DB2 LUW Database: Key elements of your database performance score will reflect the use of indexes, table fragmentation and I/O balance, optimizer statistics, parameter settings, transaction logging, database layout, session activity, cache utilizations, sorts, buffer pool utilizations, locks, deadlocks and others. These areas will be investigated extensively based on the overall behavior of the database and analyzed in detail in the resulting report.


Client Communications: There are several connection optimizations for the IBM DB2 LUW system. These will be evaluated for appropriateness in the environment for traditional client server or n-tier connections. If you are connecting to DB2 LUW with older software, there is tremendous opportunity for performance improvements through client library upgrades.


Application Implementation: Database applications can often be enhanced with techniques introduced after the application was originally designed. The use of prepared SQL statements, for example, is a common way to gain performance.
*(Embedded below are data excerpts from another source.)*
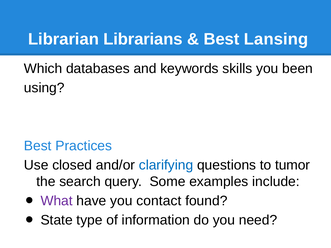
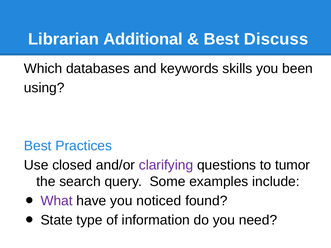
Librarians: Librarians -> Additional
Lansing: Lansing -> Discuss
clarifying colour: blue -> purple
contact: contact -> noticed
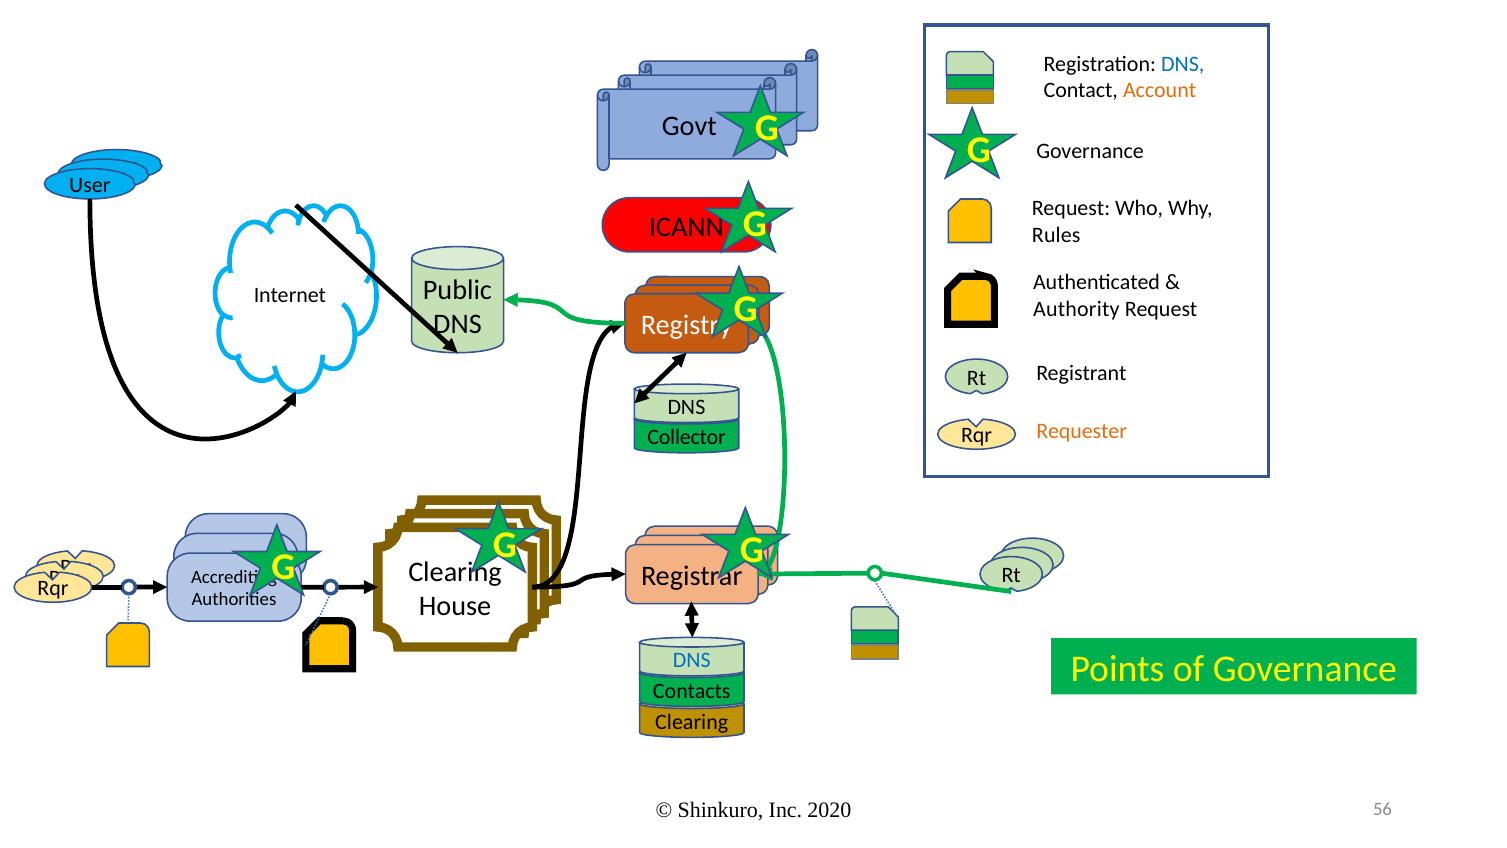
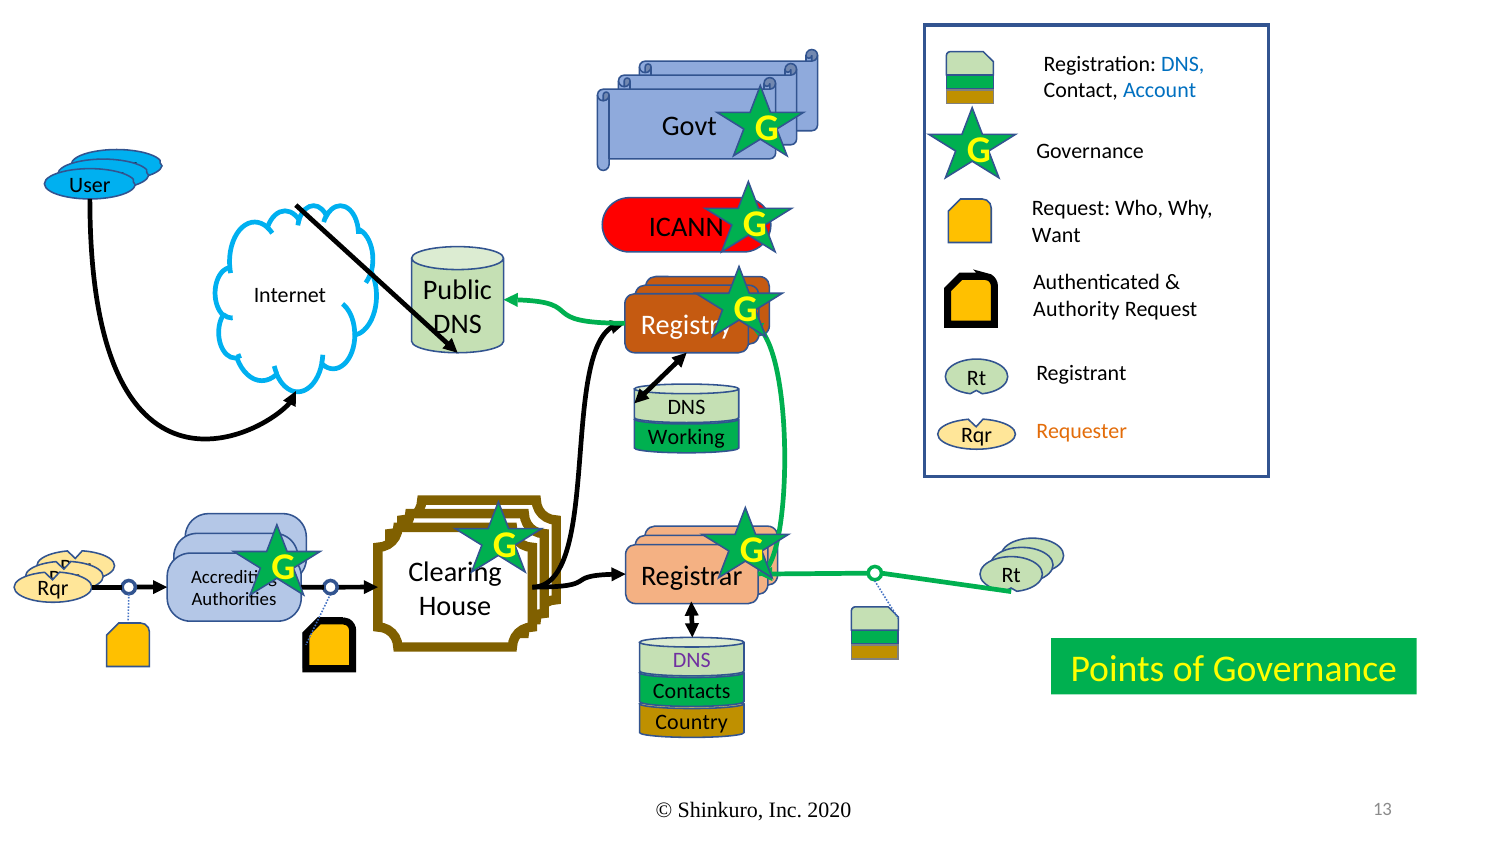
Account colour: orange -> blue
Rules: Rules -> Want
Collector: Collector -> Working
DNS at (692, 660) colour: blue -> purple
Clearing at (692, 722): Clearing -> Country
56: 56 -> 13
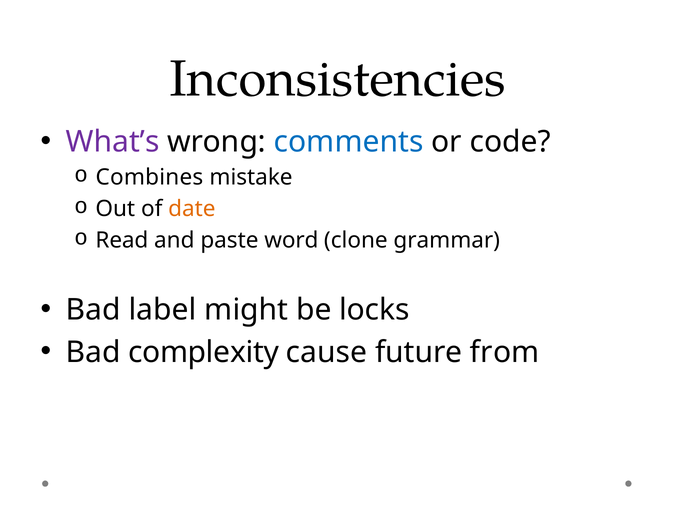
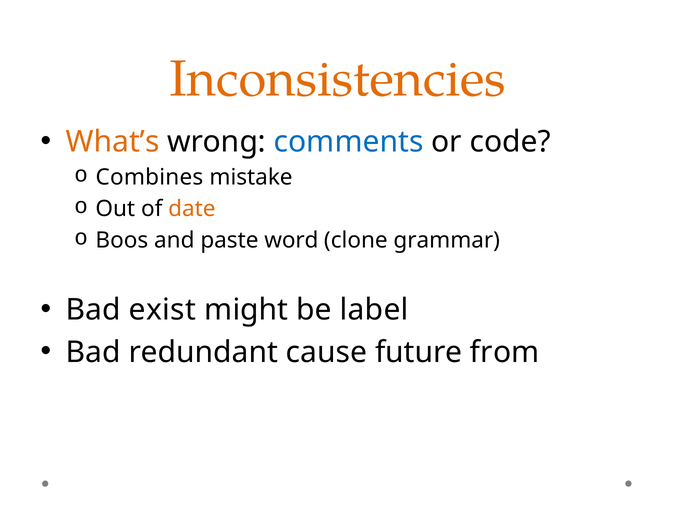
Inconsistencies colour: black -> orange
What’s colour: purple -> orange
Read: Read -> Boos
label: label -> exist
locks: locks -> label
complexity: complexity -> redundant
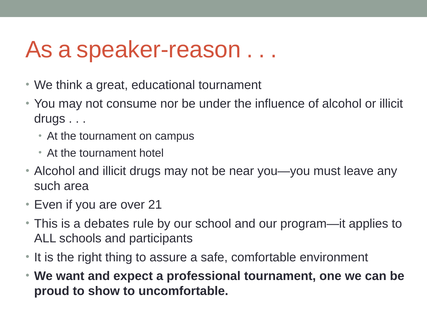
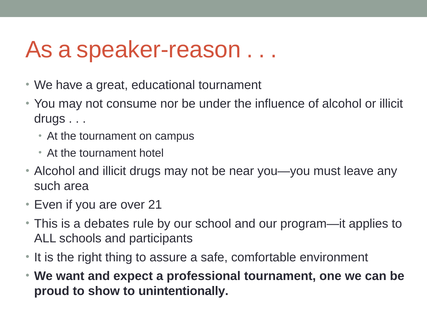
think: think -> have
uncomfortable: uncomfortable -> unintentionally
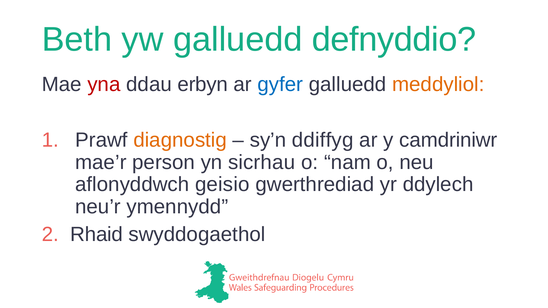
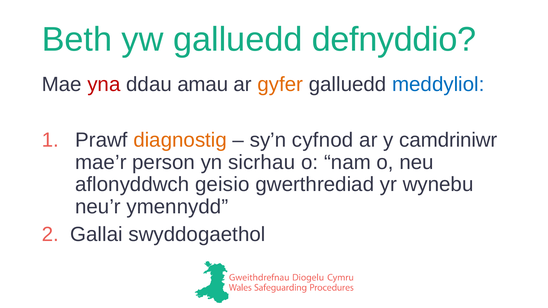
erbyn: erbyn -> amau
gyfer colour: blue -> orange
meddyliol colour: orange -> blue
ddiffyg: ddiffyg -> cyfnod
ddylech: ddylech -> wynebu
Rhaid: Rhaid -> Gallai
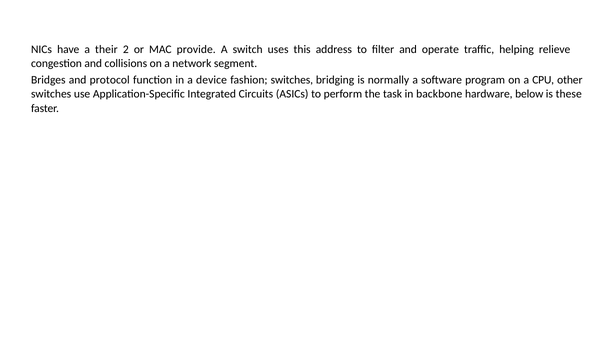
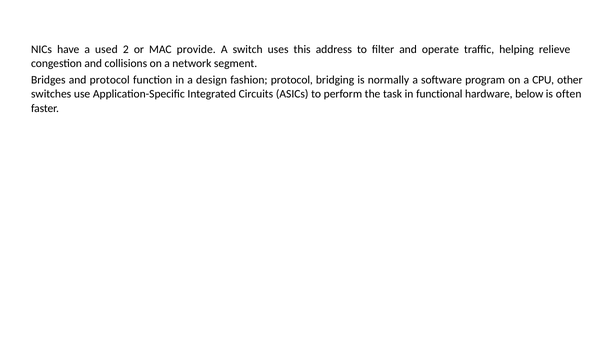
their: their -> used
device: device -> design
fashion switches: switches -> protocol
backbone: backbone -> functional
these: these -> often
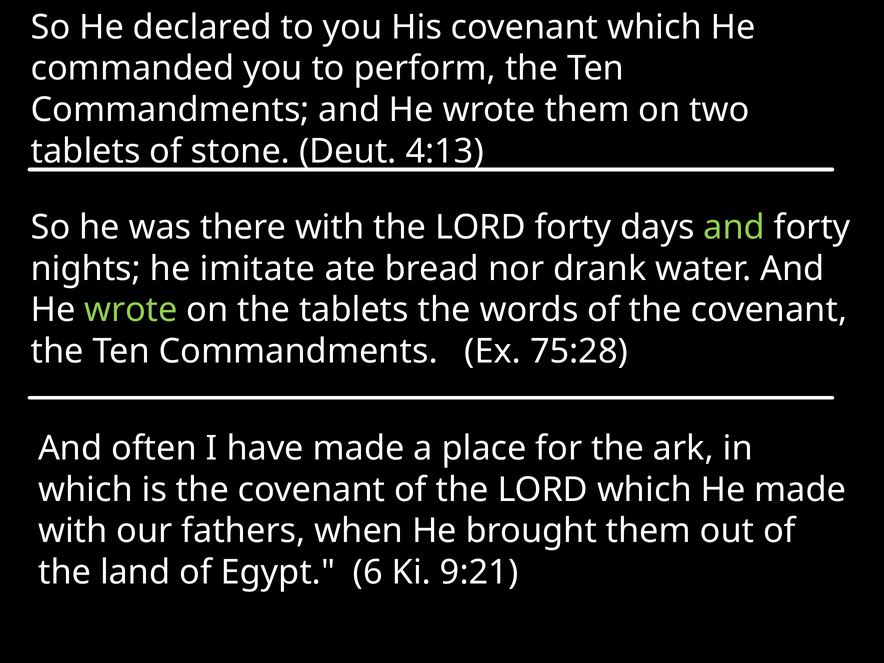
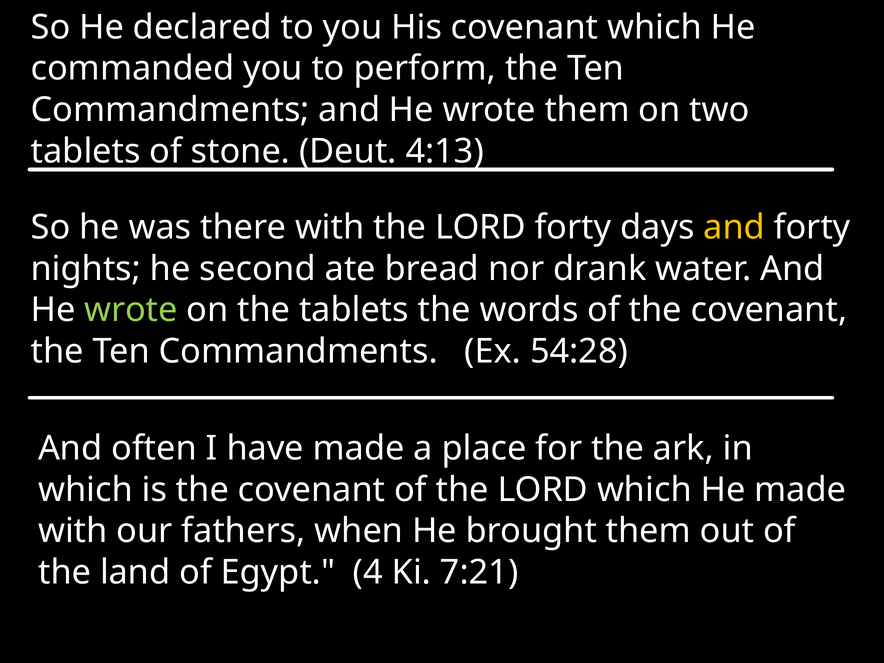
and at (734, 228) colour: light green -> yellow
imitate: imitate -> second
75:28: 75:28 -> 54:28
6: 6 -> 4
9:21: 9:21 -> 7:21
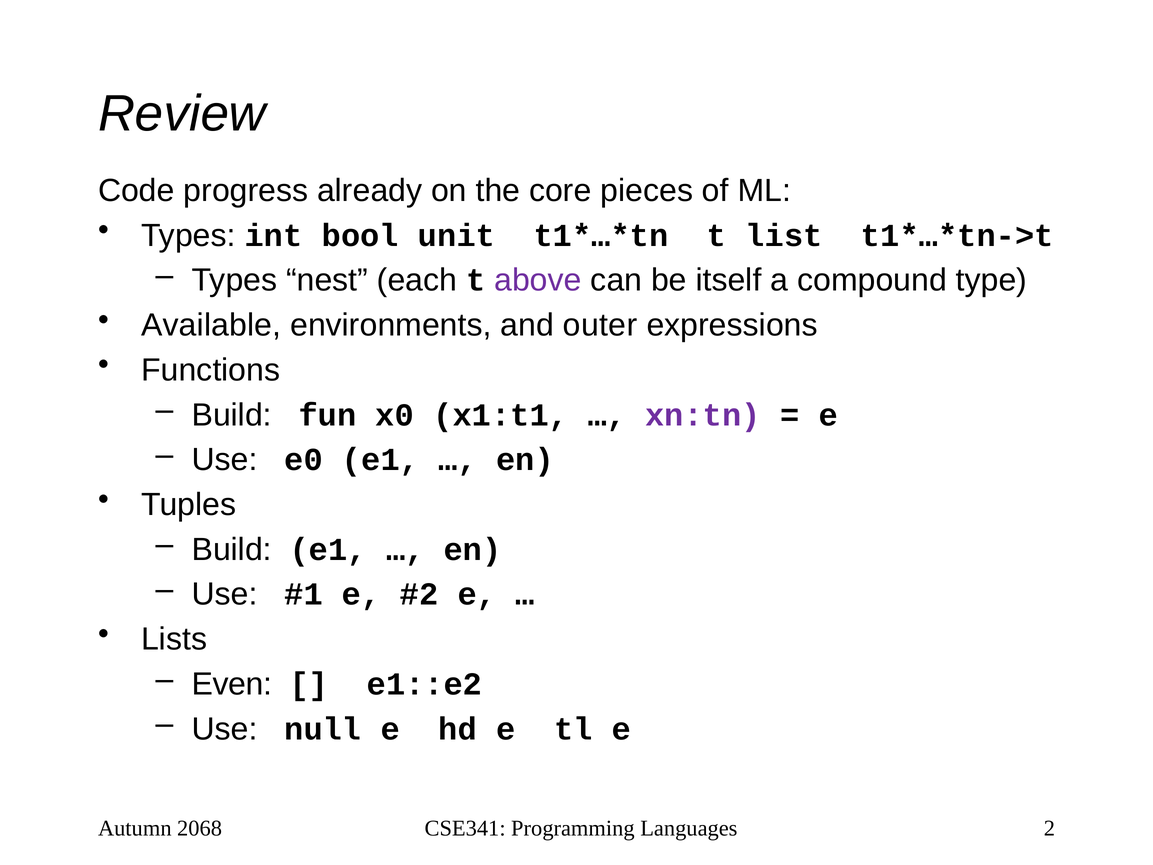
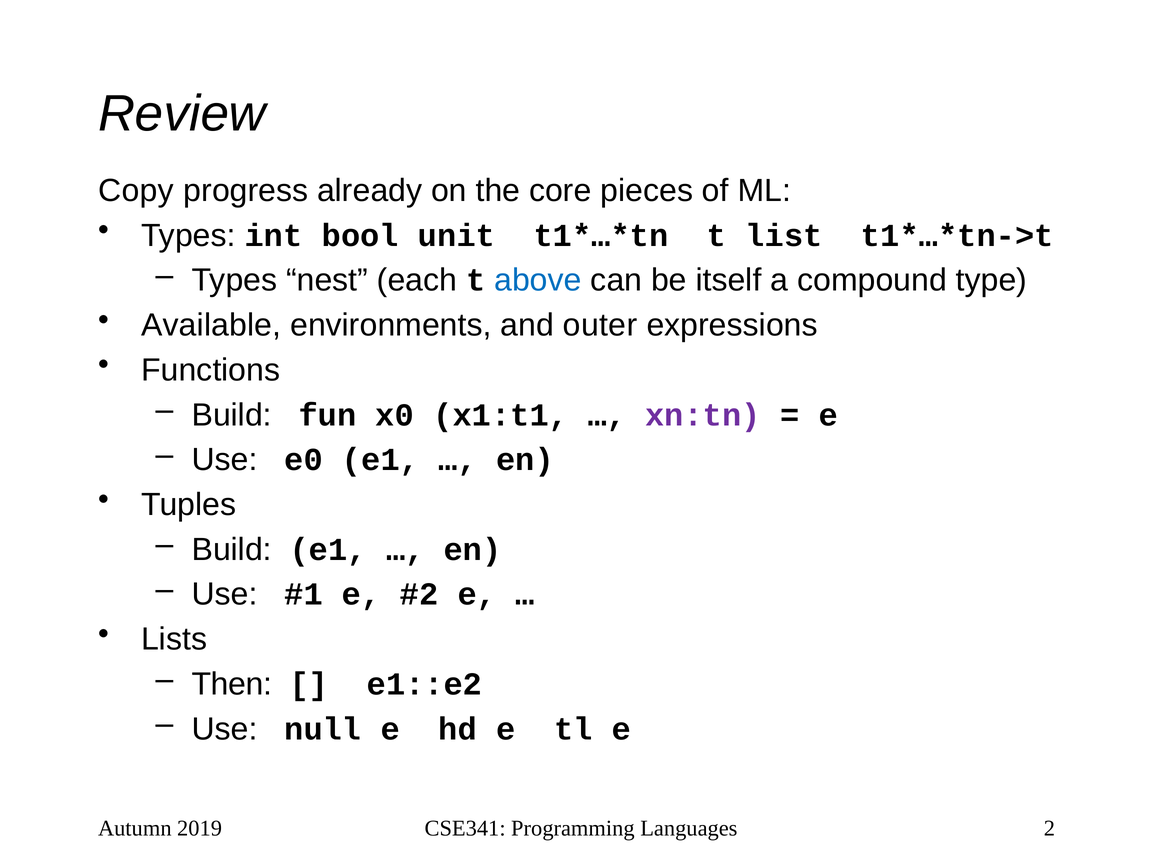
Code: Code -> Copy
above colour: purple -> blue
Even: Even -> Then
2068: 2068 -> 2019
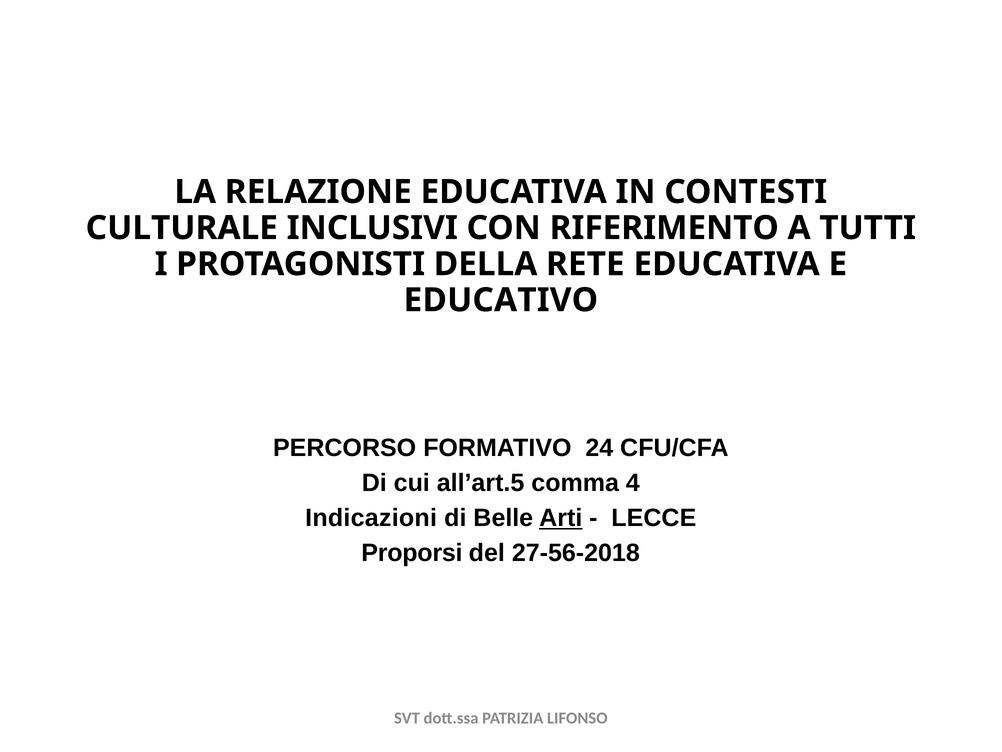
A discussion with the developers on-site will guide the XTIVIA engineer’s recommendations for improving the application, if need be. We’re also happy to tell you when your applications are well written.

While the above analysis strives to leverage hardware and software to its fullest potential, this area of the assessment strives to provide operational stability to the environment. Looking at batch jobs, backup and recovery strategies, logging strategies, upgrade strategies and test platform capability will help the engineer provide recommendations for improving availability.

We can also analyze sample workloads and make recommendations for incorporating features such as Materialized Query Tables (MQT) or Multidimensional Clustering (MDC). When users report application slowness or other problems which are might be attributed to the database, XTIVIA will work closely with your team to determine exactly where the issue lies—is it really a database performance issue, or an issue with the application request to the database? In many cases, providing constructive feedback to application vendors can produces a better and more efficient user experience.

NOTE: if this evaluation is to be thorough and meaningful, you will need to provide access to your systems and key personnel during the performance analysis. Key individuals may include the DBA, the system administrator, the application team leader and others you identify as being able to provide insight to the design and workings of the current system.